● **TASK PROMPT**
Restate, word for word, each entry that follows, but skip its pictures.

● **GIVEN RECORDS**
--- --- ---
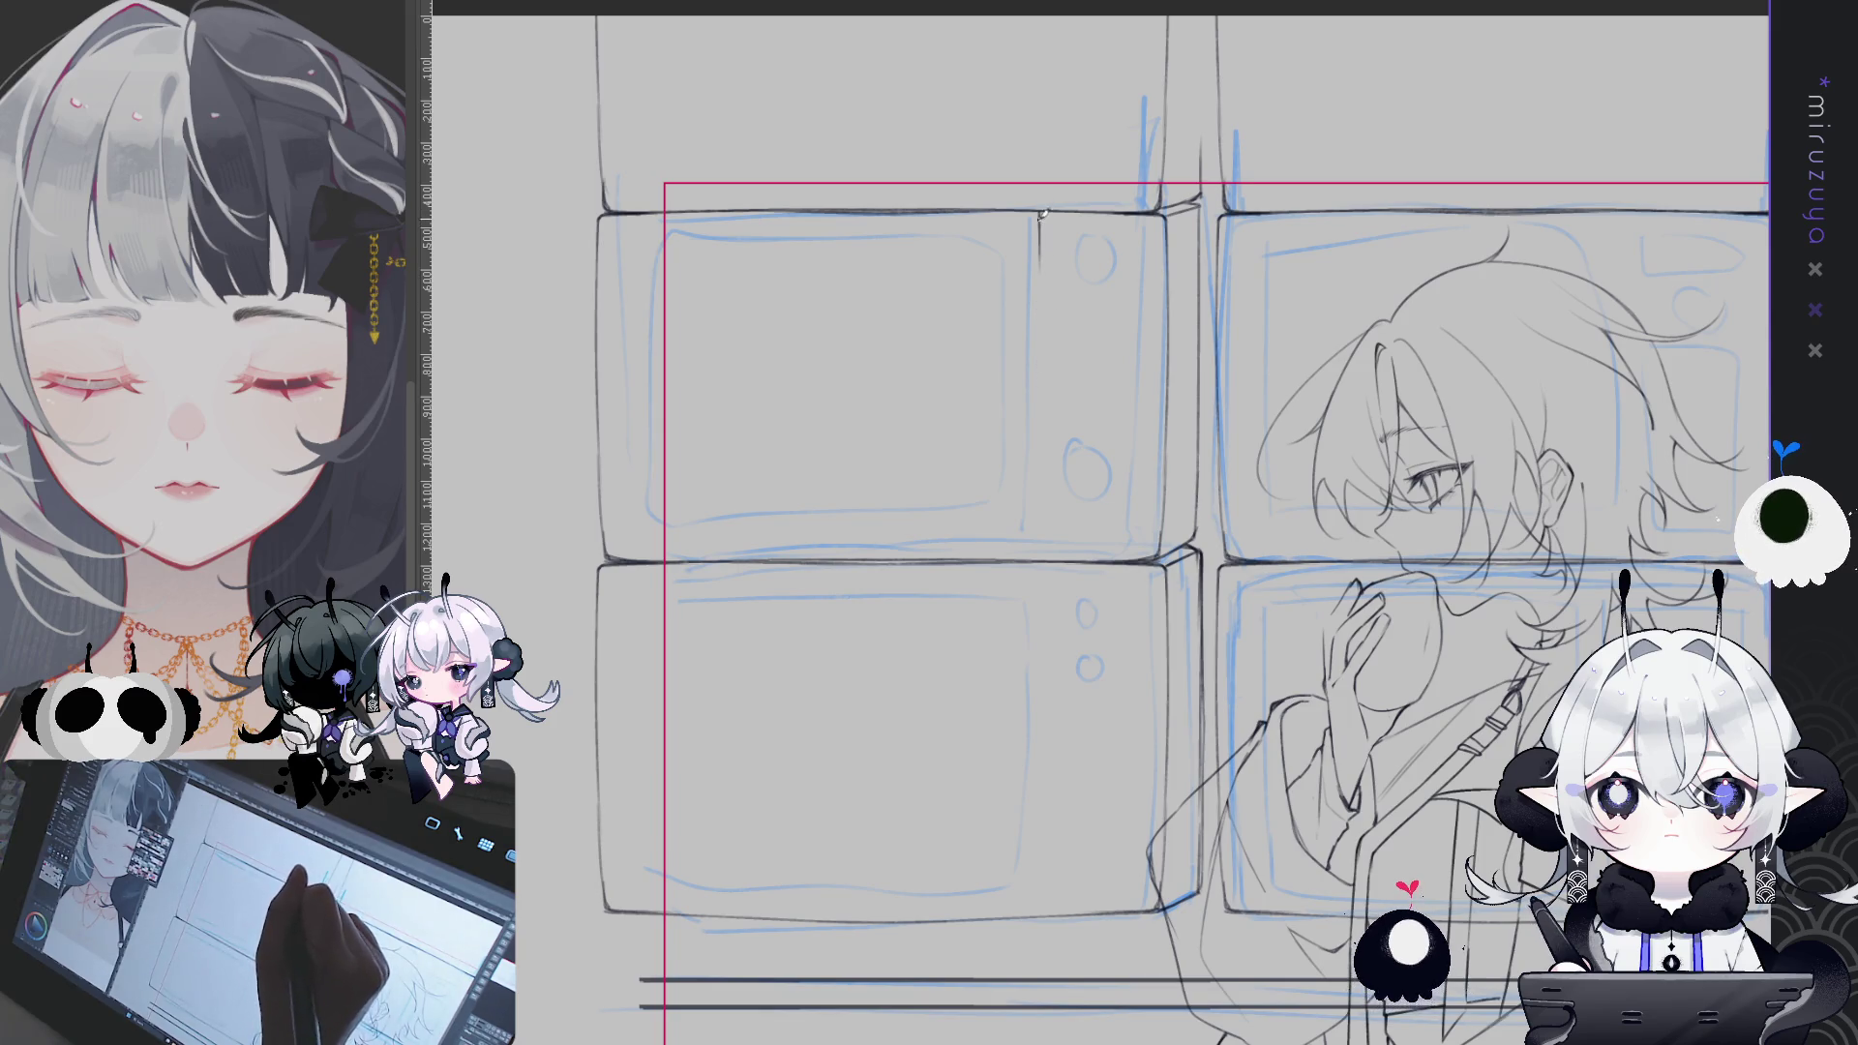
{"action": "mouse_move", "coordinate": [1039, 275]}
{"action": "left_mouse_down"}
{"action": "mouse_move", "coordinate": [1042, 230]}
{"action": "mouse_move", "coordinate": [1037, 377]}
{"action": "left_mouse_up"}
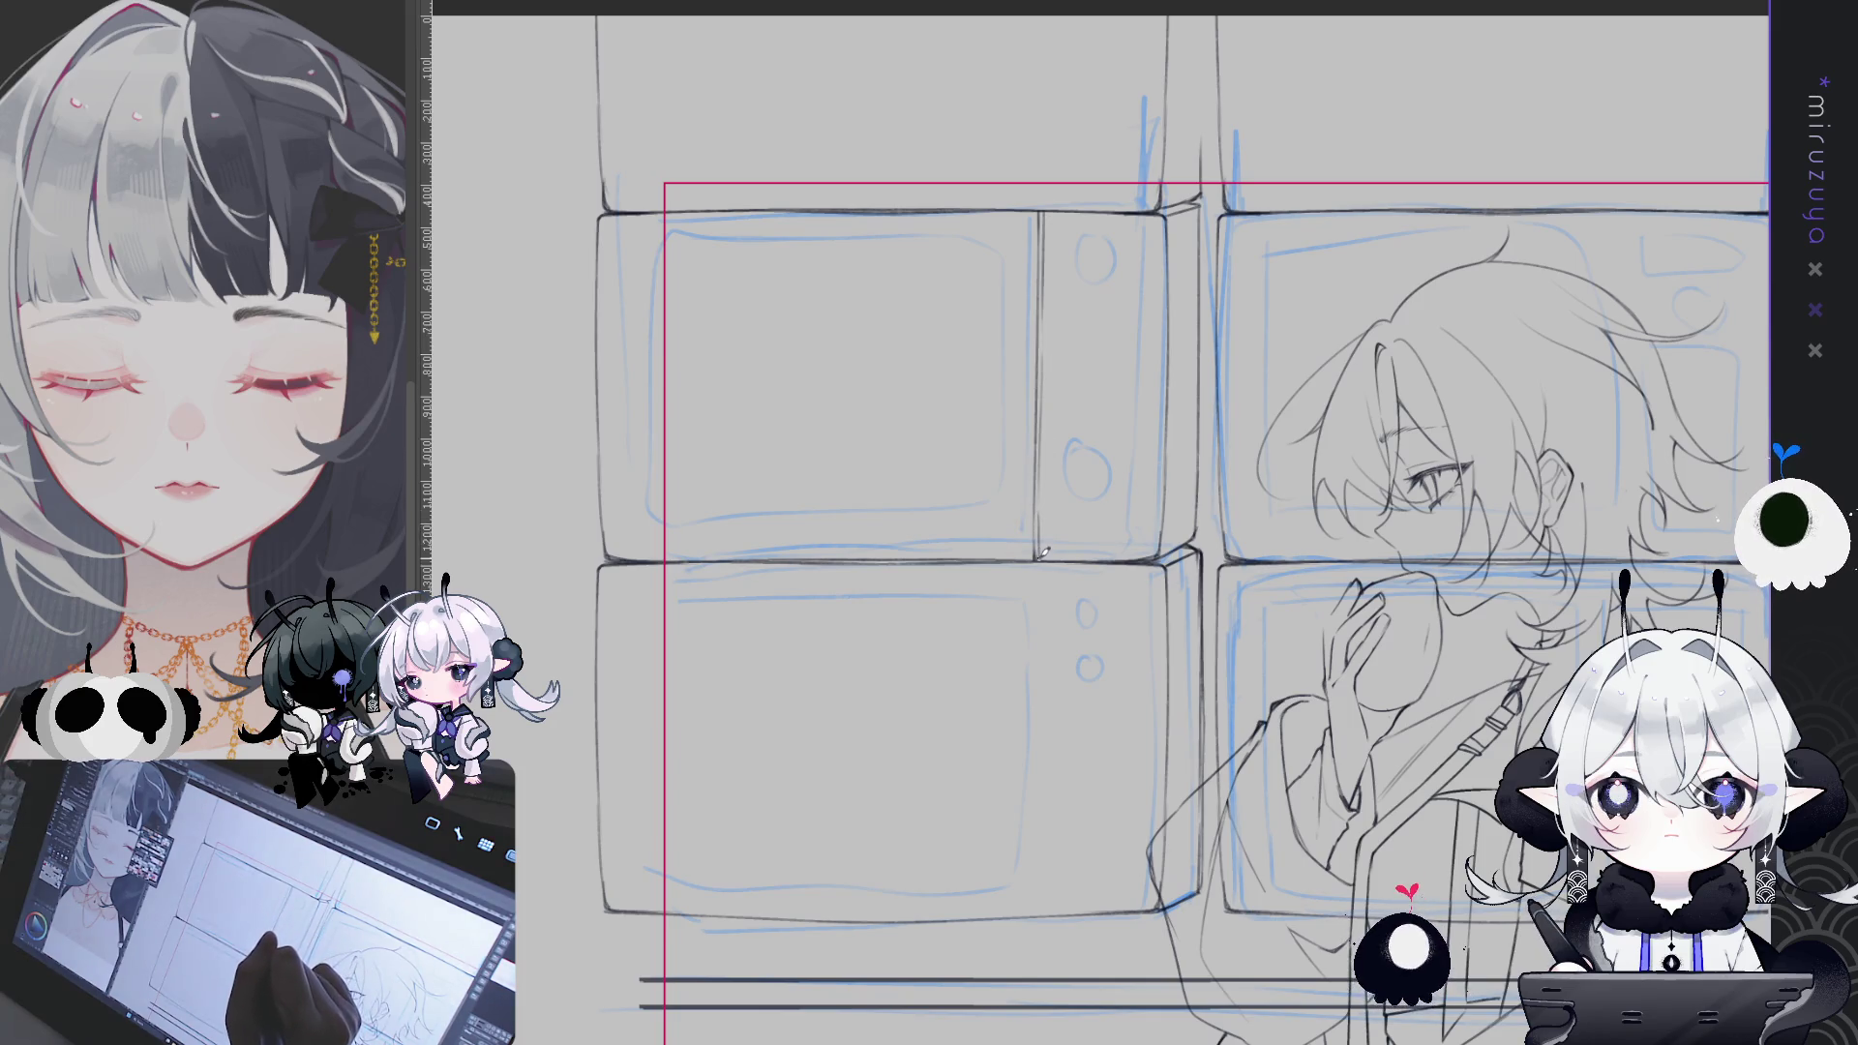
- Redraw the lower-left microwave's side-panel divider darker and longer
{"action": "left_click_drag", "start_coordinate": [1045, 551], "coordinate": [864, 578]}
--- --- ---
● **SOLUTION FOR THIS EXERCISE**
{"action": "mouse_move", "coordinate": [1039, 275]}
{"action": "left_mouse_down"}
{"action": "mouse_move", "coordinate": [1042, 230]}
{"action": "mouse_move", "coordinate": [1037, 377]}
{"action": "left_mouse_up"}
- Redraw the lower-left microwave's side-panel divider darker and longer
{"action": "left_click_drag", "start_coordinate": [1045, 551], "coordinate": [864, 578]}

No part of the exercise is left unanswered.